Journal:A robust, format-agnostic scientific data transfer framework

From LIMSWiki
Revision as of 22:05, 7 November 2016 by Shawndouglas (talk | contribs) (Created stub. Saving and adding more.)
(diff) ← Older revision | Latest revision (diff) | Newer revision → (diff)
Jump to navigationJump to search
Full article title A robust, format-agnostic scientific data transfer framework
Journal Data Science Journal
Author(s) Hester, James
Author affiliation(s) Australian Nuclear Science and Technology Organisation
Primary contact Email: jxh at ansto dot gov dot au
Year published 2016
Volume and issue 15
Page(s) 12
DOI 10.5334/dsj-2016-012
ISSN 1683-1470
Distribution license Creative Commons Attribution 4.0 International
Website http://datascience.codata.org/articles/10.5334/dsj-2016-012/
Download http://datascience.codata.org/articles/10.5334/dsj-2016-012/galley/605/download/ (PDF)

Abstract

The olog approach of Spivak and Kent[1] is applied to the practical development of data transfer frameworks, yielding simple rules for construction and assessment of data transfer standards. The simplicity, extensibility and modularity of such descriptions allows discipline experts unfamiliar with complex ontological constructs or toolsets to synthesise multiple pre-existing standards, potentially including a variety of file formats, into a single overarching ontology. These ontologies nevertheless capture all scientifically-relevant prior knowledge, and when expressed in machine-readable form are sufficiently expressive to mediate translation between legacy and modern data formats. A format-independent programming interface informed by this ontology consists of six functions, of which only two handle data. Demonstration software implementing this interface is used to translate between two common diffraction image formats using such an ontology in place of an intermediate format.

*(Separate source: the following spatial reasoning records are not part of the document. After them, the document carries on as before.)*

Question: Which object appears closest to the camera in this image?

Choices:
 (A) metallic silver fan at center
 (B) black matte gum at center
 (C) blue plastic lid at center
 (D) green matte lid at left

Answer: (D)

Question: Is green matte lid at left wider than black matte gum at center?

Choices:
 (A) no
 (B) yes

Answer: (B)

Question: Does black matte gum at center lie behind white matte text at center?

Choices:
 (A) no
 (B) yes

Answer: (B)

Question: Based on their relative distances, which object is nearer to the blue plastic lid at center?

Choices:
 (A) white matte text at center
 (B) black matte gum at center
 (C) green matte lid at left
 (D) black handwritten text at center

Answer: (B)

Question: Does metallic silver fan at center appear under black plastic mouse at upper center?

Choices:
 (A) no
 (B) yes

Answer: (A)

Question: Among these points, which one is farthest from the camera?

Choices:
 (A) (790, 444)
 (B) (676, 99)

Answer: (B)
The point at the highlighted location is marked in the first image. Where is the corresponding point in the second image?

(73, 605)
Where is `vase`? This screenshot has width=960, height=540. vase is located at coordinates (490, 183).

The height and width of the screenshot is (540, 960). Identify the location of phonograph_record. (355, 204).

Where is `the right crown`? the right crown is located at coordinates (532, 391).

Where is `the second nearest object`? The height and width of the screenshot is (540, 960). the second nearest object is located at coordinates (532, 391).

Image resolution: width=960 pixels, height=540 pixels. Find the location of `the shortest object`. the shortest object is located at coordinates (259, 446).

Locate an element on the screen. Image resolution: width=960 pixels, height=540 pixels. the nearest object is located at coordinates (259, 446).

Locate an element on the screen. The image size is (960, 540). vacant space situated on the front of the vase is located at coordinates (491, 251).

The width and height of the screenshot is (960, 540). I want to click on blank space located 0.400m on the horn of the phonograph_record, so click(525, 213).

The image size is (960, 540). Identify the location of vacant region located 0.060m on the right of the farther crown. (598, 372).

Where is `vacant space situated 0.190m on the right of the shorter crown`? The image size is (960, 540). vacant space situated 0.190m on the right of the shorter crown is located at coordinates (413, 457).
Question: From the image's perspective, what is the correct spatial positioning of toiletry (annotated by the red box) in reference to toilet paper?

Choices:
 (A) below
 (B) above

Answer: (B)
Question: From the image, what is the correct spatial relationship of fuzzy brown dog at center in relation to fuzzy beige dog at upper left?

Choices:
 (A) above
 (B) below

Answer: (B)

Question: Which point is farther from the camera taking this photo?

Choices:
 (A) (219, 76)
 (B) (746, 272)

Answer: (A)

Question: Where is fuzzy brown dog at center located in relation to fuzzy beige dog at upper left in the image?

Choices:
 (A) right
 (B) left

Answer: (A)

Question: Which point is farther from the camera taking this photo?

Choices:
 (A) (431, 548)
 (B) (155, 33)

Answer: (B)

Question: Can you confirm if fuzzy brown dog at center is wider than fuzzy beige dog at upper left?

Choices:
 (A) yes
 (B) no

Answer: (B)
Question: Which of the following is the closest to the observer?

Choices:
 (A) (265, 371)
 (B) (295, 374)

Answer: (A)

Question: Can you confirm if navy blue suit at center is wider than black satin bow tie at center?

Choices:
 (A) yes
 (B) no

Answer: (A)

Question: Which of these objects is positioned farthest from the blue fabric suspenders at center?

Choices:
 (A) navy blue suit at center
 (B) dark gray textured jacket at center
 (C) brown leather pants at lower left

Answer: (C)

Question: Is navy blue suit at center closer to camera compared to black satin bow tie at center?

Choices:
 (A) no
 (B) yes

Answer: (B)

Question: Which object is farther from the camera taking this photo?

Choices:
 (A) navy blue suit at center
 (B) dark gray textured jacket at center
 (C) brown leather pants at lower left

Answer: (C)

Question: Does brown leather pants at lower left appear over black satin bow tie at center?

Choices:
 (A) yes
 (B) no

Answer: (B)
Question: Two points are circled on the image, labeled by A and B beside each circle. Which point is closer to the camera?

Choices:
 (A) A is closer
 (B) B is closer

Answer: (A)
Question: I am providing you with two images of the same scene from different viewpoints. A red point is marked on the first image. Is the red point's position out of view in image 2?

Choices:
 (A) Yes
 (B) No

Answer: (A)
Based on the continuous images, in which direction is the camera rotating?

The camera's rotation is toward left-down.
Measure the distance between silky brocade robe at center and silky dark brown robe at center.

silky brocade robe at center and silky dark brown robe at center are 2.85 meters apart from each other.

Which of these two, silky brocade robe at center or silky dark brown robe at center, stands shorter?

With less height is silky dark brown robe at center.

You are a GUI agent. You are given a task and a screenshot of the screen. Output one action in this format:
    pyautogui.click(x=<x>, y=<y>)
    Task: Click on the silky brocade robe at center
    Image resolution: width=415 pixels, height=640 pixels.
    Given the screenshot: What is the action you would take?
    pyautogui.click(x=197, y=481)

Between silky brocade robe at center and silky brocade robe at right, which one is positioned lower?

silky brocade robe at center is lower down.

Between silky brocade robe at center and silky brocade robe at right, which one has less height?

Keywords: metadata, ontology, knowledge representation, data formats

Introduction

For most of scientific history, results and data were communicated using words and numbers on paper, with correct interpretation of this information reliant on the informal standards created by scholarly reference works, linguistic background, and educational traditions. Modern scientists increasingly rely on computers to perform such data transfer, and in this context the sender and receiver agree on the meaning of the data via a specification as interpreted by authors of the sending and receiving software. Recent calls to preserve raw data[2][3] and a growing awareness of a need to manage the explosion in the variety and quantity of data produced by modern large-scale experimental facilities (big data) have led to an increase in the number and coverage of these data transfer standards. Overlap in the areas of knowledge covered by each standard is increasingly common, either because the newer standards aim to replace older ad hoc or de facto standards, or because of natural expansion into the territory of ontologically “neighbouring” standards. One example of such overlap is found in single-crystal diffraction: the newer NeXus standard for raw data[4] partly covers the same ontological space as the older imgCIF standard[5], and both aim to replace the multiplicity of ad hoc standards for diffraction images.

References

  1. Spivak, D.I.; Kent, R.E. (2012). "Ologs: A categorical framework for knowledge representation". PLoS One 7 (1): e24274. doi:10.1371/journal.pone.0024274. PMC PMC3269434. PMID 22303434. https://www.ncbi.nlm.nih.gov/pmc/articles/PMC3269434. 
  2. Boulton, G. (2012). "Open your minds and share your results". Nature 486 (7404): 441. doi:10.1038/486441a. PMID 22739274. 
  3. Kroon-Batenburg, L.M.; Helliwell, J.R. (2014). "Experiences with making diffraction image data available: What metadata do we need to archive?". Acta Crystallographica Section D Biological Crystallography 70 (Pt. 10): 2502-9. doi:10.1107/S1399004713029817. PMC PMC4187998. PMID 25286836. https://www.ncbi.nlm.nih.gov/pmc/articles/PMC4187998. 
  4. "NXmx – Nexus: Manual 3.1 documentation". NeXusformat.org. NIAC. 2015. http://download.nexusformat.org/doc/html/classes/applications/NXmx.html. 
  5. Bernstein, H.J. (2006). "Classification and use of image data". International Tables for Crystallography G (3.7): 199–205. doi:10.1107/97809553602060000739. 

Notes

This presentation is faithful to the original, with only a few minor changes to presentation. In some cases important information was missing from the references, and that information was added. The original article lists references alphabetically, but this version — by design — lists them in order of appearance.